Visualizations are of interest not only to researchers and analysts but also to the users either after the game during interviews or during the activity itself. We can indeed think about real-time visualizations of the users’ activities that would enable what Jermann et al. (2001) called a “virtual mirror” of the group to both evaluate users’ contributions and to give the group a representation of itself over time. Of course, this does not mean that we should give those previous visualizations as such to the player; this might indeed be disruptive and complex. A simplified version of these visualizations should be designed with the idea of using the visual grammar and the data structure to give users an awareness of the group coordination. It could indeed allow users to see when they’re close to each other and whether communication within the group is efficient or if there is left over player.
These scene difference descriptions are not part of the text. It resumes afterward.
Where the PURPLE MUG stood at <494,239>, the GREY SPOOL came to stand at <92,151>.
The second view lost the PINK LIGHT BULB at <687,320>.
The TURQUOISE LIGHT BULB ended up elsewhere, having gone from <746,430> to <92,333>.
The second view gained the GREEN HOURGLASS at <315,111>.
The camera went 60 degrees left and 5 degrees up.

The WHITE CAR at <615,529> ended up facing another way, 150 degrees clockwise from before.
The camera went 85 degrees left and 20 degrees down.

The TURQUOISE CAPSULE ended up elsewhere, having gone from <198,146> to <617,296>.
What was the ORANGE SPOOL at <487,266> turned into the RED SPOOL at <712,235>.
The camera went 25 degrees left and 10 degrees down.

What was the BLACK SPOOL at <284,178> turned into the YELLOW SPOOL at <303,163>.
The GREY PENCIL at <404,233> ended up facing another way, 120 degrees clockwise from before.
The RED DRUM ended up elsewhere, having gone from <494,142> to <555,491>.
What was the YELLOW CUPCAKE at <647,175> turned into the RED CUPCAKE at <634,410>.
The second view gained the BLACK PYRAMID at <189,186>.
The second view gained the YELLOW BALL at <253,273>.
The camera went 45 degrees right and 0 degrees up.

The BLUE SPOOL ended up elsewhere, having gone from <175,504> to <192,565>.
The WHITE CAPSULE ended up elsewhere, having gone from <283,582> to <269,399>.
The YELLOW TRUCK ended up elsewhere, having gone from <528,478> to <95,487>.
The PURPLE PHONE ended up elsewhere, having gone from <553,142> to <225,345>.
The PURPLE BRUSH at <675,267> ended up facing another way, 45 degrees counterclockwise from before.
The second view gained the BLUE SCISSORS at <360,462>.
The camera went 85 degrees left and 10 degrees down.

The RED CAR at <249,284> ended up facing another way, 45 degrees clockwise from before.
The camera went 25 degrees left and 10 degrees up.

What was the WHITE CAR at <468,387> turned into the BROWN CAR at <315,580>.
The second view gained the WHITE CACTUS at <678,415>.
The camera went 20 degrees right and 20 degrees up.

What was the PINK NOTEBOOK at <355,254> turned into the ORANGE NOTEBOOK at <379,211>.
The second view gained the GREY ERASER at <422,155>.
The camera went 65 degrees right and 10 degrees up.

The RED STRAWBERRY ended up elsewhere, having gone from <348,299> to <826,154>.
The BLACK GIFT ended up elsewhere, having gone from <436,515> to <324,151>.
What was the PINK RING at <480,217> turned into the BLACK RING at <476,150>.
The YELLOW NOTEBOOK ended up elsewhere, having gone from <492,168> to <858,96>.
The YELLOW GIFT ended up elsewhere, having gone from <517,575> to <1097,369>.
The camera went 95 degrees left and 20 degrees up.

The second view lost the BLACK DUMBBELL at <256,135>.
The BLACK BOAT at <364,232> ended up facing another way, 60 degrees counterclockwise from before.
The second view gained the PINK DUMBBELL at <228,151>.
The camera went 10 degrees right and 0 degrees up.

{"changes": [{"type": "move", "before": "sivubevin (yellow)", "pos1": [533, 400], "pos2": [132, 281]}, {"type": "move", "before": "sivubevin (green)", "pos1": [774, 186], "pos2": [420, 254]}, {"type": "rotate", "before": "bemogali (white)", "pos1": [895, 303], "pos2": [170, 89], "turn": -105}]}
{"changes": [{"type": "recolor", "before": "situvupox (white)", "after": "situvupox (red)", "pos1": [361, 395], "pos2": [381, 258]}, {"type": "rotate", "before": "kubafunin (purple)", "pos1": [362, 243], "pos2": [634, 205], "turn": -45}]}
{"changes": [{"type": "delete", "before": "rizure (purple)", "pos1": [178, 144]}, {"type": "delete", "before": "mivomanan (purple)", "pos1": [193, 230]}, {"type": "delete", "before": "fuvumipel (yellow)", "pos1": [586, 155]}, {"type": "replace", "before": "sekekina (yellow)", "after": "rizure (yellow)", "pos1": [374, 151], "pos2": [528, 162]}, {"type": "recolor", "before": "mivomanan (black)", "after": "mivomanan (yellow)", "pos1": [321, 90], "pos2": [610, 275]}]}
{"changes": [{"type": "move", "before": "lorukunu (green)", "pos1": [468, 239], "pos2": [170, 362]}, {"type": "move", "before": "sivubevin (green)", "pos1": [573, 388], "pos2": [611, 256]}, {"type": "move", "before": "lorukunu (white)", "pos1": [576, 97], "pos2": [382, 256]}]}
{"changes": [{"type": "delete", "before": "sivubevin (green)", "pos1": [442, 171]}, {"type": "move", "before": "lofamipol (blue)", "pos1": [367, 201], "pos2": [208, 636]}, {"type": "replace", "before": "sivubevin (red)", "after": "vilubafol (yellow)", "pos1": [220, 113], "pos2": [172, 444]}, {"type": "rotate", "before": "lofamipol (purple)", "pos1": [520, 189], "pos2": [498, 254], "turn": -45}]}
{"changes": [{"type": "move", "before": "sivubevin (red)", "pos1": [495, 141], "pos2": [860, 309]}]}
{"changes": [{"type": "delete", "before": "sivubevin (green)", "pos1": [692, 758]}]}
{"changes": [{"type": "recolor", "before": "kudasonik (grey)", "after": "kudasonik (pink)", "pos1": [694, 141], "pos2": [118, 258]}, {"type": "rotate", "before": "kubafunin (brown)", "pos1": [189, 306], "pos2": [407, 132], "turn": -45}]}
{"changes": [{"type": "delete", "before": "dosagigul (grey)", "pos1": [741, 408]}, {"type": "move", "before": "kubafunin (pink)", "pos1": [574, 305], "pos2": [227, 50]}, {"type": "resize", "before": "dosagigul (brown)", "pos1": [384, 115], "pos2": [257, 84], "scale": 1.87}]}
This simplified visualization would eventually take the form of an awareness tool that would go beyond MLA because the awareness it can convey would be more integrated, structured and less easily replaced by communication. For example, each Catchbob! player could have the size of his or her avatar modified depending on the number of coordination devices that had been sent. A timeline interface could also depict a player’s dispersion to the partners as well as the accumulation of coordination devices already sent.